• _REQUIRED ACTION_
In the entries that follow, the first line to write out is the one containing "Rendered at 1500 by 1125 pixels.", and the last is the one containing "List each element's". Reproduce that stretch exactly, with nothing before or after it.

[[ DATA PROVIDED open ]]

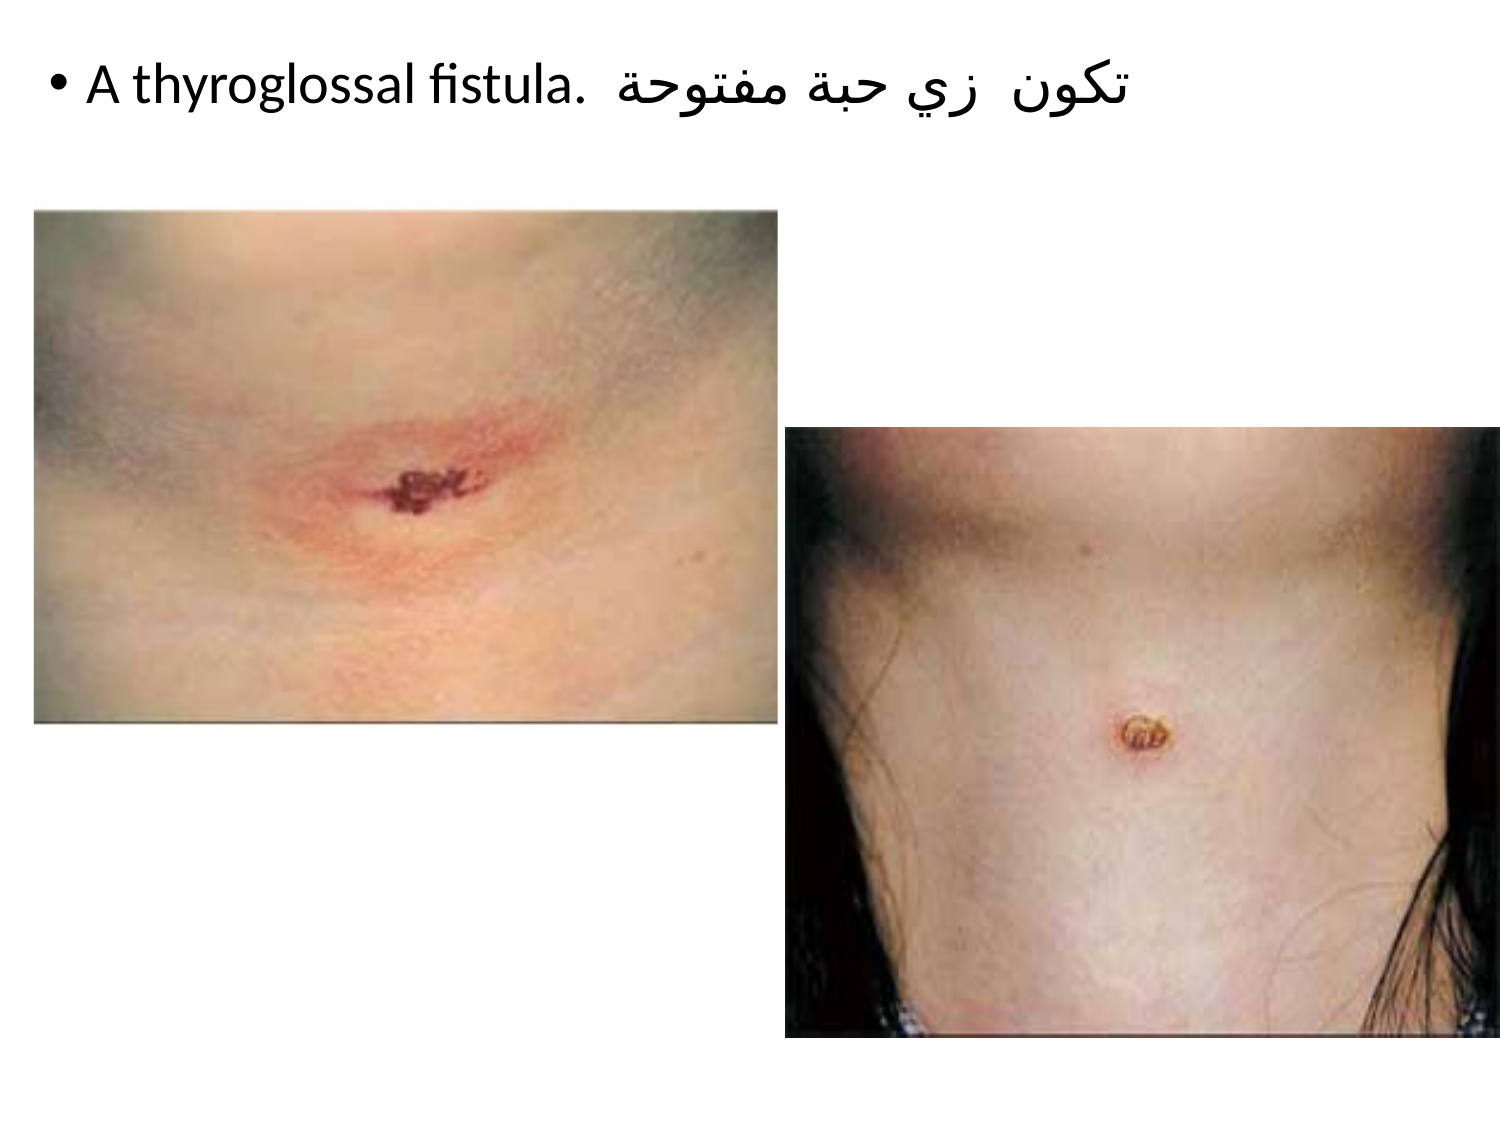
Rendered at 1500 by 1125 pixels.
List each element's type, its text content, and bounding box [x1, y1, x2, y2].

[[ DATA PROVIDED closed ]]
[[ DATA PROVIDED open ]]

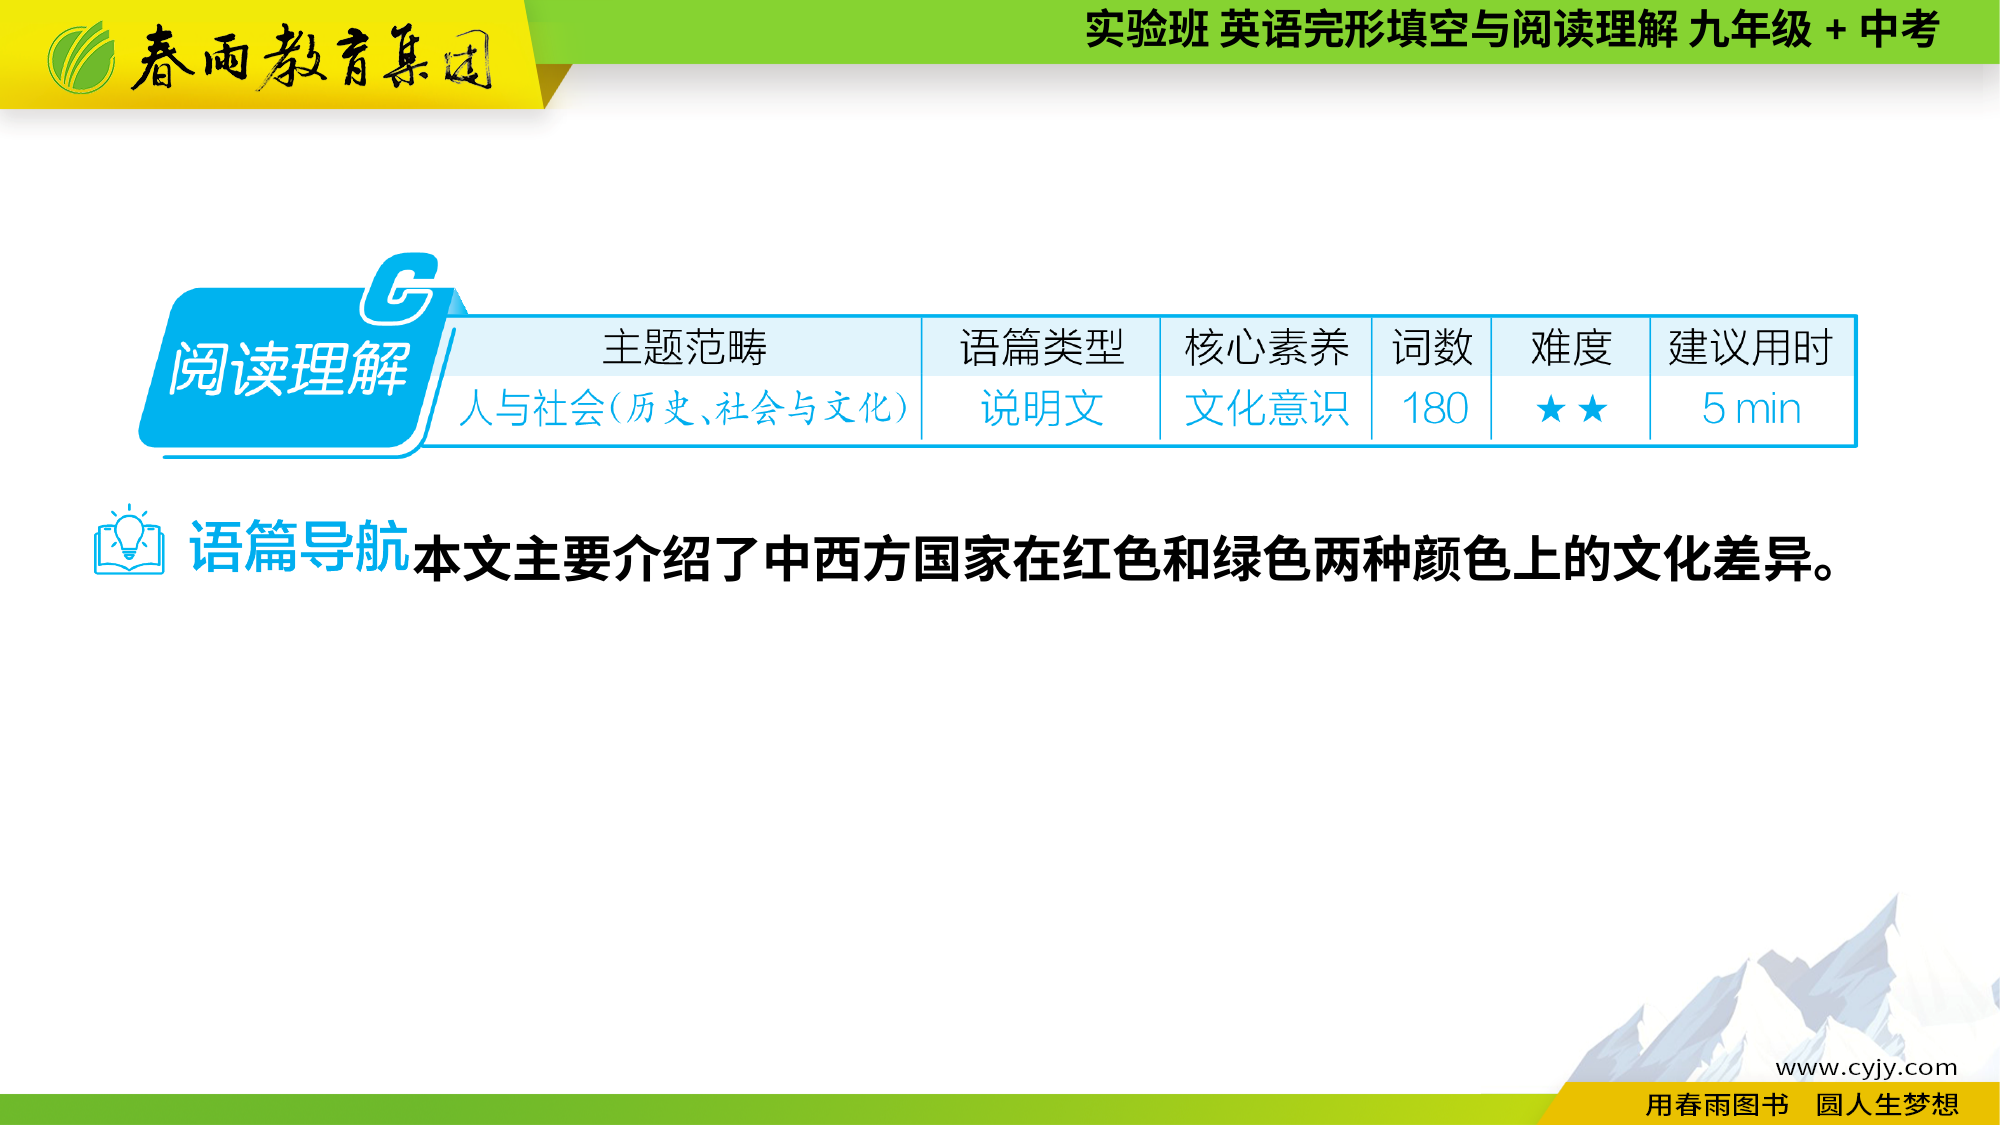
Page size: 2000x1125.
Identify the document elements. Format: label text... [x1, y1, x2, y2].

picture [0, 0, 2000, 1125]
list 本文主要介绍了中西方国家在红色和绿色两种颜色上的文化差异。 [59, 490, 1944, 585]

[[ DATA PROVIDED closed ]]

• _EXPECTED ANSWER_
Rendered at 1500 by 1125 pixels.
List each element's type, its text content, and bounding box [x1, y1, x2, y2].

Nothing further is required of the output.